Question

Will the electric field strength between two parallel conducting plates exceed the breakdown strength for air ( 3.0×106V/m ) if the plates are separated by 2.00 mm and a potential difference of 5.0×103V is applied? (b) How close together can the plates be with this applied voltage?

Answer 1

(a) The electric field strength between two parallel conducting plates does not exceed the breakdown strength for air ($3 \times 10^{6} V / m$)

(b) The plates can be close together to 1.7 mm with this applied voltage

Explanation:

Given data:

Dielectric strength of air = $3 \times 10^{6} V / m$

Distance between the plates = 2.00 mm = $2.00 \times 10^{-3} \mathrm{m}$

Potential difference, V = $5.0 \times 10^{3} V$

We need to find

a) whether the electric field strength between two parallel conducting plates exceed the breakdown strength for air or not

b) the minimum distance at which the plates can be close together with this applied voltage.

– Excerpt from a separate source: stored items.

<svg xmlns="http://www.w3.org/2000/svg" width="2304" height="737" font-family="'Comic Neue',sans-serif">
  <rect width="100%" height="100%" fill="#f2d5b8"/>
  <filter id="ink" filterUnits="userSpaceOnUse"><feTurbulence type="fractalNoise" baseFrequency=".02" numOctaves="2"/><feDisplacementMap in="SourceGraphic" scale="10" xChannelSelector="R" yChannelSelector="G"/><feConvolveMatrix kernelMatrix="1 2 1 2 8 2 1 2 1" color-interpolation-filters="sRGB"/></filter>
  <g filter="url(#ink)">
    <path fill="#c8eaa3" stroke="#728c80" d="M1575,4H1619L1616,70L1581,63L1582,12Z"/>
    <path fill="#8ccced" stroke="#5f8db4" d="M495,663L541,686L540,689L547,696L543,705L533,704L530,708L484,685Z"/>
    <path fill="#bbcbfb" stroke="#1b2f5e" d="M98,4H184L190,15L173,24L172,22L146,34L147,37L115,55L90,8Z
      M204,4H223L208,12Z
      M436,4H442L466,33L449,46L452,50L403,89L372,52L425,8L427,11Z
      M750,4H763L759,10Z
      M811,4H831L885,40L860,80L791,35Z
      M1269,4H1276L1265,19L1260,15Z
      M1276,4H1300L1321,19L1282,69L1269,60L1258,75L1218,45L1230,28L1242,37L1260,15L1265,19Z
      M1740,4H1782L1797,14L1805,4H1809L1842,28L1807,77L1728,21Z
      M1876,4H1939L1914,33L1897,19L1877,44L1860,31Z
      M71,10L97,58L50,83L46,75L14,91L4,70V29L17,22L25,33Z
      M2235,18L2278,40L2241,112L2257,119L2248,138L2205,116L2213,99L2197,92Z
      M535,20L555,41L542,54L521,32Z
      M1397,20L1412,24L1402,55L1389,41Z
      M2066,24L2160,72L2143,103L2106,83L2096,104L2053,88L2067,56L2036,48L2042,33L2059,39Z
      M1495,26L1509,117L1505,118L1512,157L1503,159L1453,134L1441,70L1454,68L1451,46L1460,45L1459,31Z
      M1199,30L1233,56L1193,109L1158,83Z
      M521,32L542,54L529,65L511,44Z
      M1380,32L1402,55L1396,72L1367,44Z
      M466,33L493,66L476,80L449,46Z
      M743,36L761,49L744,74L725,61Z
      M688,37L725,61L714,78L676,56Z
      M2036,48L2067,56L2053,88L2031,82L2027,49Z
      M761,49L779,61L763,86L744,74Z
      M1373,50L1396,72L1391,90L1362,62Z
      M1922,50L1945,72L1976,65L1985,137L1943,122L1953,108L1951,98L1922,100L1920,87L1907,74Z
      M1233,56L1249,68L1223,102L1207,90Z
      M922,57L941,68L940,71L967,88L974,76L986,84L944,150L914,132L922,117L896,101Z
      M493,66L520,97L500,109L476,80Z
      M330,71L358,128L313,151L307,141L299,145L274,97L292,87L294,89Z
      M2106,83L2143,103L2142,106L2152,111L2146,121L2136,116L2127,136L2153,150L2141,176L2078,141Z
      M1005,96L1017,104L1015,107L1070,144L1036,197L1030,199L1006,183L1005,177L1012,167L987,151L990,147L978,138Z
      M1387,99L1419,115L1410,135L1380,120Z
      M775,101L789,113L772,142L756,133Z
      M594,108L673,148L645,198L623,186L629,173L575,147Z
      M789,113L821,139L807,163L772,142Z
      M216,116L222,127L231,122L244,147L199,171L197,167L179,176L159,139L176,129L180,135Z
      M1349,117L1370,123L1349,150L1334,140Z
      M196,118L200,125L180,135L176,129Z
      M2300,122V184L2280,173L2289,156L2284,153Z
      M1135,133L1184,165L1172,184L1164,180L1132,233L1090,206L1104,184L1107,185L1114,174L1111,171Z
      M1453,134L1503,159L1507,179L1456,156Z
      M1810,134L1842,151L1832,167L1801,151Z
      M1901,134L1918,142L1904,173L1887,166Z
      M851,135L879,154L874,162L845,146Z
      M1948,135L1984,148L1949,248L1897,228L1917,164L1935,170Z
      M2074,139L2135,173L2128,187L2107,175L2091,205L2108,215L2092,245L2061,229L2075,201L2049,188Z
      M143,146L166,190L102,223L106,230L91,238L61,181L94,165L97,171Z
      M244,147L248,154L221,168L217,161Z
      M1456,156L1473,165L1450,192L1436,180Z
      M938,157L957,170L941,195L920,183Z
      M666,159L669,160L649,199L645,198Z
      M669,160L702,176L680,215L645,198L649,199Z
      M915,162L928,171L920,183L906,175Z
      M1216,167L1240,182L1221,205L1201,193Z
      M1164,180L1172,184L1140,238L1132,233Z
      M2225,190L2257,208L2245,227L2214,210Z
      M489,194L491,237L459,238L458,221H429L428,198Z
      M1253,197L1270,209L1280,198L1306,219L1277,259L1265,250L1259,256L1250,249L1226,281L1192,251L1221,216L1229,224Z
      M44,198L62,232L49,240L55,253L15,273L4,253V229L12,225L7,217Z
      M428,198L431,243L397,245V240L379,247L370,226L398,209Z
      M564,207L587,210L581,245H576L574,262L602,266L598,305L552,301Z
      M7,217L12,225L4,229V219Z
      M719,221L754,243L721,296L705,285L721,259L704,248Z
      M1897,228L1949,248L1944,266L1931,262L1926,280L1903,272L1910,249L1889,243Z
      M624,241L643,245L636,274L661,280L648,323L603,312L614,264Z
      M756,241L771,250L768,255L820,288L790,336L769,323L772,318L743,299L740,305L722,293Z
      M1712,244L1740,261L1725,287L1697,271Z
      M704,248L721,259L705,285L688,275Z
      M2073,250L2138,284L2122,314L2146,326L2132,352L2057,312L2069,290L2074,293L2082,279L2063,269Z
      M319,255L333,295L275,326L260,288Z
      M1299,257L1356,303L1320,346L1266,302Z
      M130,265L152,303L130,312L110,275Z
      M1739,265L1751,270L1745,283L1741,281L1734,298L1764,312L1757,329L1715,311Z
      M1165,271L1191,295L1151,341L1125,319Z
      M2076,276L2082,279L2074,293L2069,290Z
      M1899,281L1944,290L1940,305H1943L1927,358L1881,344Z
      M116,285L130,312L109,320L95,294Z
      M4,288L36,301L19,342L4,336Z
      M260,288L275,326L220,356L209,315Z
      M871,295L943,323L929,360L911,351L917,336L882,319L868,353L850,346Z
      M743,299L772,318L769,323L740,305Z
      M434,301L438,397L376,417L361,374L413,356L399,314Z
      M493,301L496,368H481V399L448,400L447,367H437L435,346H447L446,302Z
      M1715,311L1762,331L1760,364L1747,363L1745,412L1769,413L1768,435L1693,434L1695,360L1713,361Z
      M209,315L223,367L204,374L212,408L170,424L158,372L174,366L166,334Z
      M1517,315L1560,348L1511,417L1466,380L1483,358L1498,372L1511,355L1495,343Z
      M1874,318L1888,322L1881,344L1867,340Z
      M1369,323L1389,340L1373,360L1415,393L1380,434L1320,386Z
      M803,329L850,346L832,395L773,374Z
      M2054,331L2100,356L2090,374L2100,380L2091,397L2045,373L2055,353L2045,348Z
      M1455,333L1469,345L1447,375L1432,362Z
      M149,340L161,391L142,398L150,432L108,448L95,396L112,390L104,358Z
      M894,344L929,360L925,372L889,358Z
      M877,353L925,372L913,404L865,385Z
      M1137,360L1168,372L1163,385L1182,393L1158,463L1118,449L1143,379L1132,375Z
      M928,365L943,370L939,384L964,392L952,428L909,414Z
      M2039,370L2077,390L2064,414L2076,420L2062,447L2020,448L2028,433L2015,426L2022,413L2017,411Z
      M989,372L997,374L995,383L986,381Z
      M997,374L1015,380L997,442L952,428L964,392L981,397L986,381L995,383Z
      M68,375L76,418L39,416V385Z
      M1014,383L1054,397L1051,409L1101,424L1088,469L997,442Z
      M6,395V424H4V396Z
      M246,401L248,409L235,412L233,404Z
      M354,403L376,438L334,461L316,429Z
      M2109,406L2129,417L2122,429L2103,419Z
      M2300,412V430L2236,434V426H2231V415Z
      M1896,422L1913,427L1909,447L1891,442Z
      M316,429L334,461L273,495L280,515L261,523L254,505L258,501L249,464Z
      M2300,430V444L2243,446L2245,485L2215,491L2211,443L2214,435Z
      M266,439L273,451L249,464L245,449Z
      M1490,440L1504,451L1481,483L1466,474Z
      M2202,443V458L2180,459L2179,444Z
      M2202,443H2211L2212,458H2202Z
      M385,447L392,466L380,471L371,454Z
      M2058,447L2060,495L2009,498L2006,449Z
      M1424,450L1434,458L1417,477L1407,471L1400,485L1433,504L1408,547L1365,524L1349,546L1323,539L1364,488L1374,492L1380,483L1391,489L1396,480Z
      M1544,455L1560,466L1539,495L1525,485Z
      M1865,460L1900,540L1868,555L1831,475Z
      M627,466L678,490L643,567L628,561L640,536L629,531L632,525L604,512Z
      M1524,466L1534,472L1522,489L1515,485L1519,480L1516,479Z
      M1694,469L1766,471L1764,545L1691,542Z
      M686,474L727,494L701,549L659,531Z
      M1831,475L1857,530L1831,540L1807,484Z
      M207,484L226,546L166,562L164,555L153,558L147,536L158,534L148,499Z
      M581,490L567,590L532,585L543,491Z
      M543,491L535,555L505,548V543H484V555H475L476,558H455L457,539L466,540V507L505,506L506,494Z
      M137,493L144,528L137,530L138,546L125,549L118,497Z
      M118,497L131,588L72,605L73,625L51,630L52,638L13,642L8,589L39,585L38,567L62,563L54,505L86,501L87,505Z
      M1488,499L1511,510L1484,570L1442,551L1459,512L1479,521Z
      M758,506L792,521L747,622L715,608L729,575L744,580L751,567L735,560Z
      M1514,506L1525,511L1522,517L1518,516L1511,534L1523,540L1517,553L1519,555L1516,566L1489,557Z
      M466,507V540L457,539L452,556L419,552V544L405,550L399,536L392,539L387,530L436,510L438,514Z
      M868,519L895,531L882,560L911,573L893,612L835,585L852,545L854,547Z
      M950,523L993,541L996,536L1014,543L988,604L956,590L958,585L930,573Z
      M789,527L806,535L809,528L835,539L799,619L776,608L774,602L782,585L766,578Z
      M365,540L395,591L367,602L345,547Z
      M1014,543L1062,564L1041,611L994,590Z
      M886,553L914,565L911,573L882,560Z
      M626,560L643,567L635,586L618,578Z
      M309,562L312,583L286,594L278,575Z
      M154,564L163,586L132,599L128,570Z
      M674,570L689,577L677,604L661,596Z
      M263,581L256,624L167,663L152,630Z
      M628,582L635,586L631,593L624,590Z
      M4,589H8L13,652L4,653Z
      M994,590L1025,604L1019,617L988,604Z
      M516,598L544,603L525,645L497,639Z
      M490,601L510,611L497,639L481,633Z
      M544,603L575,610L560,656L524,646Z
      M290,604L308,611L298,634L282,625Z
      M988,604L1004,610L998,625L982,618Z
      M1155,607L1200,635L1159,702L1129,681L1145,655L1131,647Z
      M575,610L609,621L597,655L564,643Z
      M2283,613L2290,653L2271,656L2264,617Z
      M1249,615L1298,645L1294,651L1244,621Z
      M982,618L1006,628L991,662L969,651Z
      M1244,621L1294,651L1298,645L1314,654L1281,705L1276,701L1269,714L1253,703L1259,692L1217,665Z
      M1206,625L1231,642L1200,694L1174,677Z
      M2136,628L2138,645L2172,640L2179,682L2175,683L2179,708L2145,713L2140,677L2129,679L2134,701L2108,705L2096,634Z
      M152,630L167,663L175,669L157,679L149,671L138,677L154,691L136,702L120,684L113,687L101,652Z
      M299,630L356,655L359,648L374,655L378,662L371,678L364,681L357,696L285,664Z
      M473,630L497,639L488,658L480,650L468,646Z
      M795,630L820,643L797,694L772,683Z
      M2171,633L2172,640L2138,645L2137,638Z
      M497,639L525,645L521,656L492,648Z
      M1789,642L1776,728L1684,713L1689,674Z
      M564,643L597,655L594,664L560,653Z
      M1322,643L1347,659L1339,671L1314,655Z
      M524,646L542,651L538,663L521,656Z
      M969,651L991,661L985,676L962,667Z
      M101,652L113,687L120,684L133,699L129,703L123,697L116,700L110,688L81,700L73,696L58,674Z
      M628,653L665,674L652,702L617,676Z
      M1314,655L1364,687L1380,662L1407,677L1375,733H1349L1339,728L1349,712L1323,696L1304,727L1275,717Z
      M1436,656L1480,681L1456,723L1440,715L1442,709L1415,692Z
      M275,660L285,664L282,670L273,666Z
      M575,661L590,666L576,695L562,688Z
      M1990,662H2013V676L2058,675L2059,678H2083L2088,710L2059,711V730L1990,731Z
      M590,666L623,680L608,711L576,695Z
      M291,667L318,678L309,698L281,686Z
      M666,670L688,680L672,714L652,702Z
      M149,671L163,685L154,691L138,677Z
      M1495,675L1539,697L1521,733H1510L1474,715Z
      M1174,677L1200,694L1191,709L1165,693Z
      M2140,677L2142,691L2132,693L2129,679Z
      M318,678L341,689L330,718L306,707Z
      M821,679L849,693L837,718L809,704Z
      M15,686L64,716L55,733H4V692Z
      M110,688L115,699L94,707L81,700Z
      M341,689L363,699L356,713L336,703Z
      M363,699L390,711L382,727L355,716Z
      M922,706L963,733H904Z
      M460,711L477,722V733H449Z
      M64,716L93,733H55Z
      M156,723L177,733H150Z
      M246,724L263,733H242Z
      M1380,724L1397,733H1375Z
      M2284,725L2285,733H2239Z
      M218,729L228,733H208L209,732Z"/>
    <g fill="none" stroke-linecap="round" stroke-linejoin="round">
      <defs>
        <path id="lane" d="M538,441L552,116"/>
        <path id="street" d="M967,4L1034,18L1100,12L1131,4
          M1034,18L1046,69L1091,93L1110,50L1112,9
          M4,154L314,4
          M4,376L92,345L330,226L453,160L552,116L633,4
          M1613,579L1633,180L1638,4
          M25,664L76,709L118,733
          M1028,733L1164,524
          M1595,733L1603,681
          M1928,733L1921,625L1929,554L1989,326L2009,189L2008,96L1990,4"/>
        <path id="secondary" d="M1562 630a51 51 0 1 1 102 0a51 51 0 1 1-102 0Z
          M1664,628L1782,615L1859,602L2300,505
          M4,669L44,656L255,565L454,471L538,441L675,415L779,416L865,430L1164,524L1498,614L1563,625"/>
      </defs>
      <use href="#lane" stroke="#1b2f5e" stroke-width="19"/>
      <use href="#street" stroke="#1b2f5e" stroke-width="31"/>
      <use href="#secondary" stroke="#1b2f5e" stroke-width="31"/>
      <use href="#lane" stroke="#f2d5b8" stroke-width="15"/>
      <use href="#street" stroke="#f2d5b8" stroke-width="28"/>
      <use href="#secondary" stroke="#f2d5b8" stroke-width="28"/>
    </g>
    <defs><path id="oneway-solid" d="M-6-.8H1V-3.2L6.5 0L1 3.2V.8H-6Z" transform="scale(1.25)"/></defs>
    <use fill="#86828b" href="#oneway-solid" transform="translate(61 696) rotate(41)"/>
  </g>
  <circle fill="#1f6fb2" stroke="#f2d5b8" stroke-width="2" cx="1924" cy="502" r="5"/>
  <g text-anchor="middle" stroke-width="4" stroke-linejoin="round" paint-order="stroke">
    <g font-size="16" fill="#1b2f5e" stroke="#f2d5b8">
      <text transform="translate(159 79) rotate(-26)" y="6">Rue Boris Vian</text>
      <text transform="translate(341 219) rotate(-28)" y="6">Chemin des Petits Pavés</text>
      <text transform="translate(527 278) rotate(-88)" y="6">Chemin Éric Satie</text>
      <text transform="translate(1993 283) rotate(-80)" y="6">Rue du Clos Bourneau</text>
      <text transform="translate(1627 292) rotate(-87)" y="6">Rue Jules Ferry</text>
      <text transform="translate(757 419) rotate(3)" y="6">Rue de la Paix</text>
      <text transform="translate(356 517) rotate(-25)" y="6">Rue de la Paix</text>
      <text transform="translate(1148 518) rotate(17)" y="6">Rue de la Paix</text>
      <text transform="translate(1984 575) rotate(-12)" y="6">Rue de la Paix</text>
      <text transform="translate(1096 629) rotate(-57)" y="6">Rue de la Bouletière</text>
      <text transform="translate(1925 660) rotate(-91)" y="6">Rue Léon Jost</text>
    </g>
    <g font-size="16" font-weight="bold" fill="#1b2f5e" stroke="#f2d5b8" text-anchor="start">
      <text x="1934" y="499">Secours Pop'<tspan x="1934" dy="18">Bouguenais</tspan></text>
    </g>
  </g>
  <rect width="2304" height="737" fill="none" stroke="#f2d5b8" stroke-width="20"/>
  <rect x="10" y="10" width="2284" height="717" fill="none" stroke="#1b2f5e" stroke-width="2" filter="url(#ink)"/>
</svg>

The voltage difference (V) between two points would be equal to the product of electric field (E) and distance separation (d). The equation form is and apply all given value,

         $E=\frac{V}{d}=\frac{5.0 \times 10^{3}}{2.00 \times 10^{-3}}=2.5 \times 10^{6} \mathrm{V} / \mathrm{m}$

From the above, concluding that The electric field strength between two parallel conducting plates ($2.5 \times 10^{6} \mathrm{V} / \mathrm{m}$) does not exceed the breakdown strength for air ($3 \times 10^{6} V / m$)

b) To find how close together can the plates be with this applied voltage:

The formula would be,

            $d_{\min }=\frac{V}{E_{\max }}$

Apply all known values, we get

      $d_{\min }=\frac{5.0 \times 10^{3}}{3 \times 10^{6}}=1.7 \times 10^{-3} \mathrm{m}=1.7 \mathrm{mm}$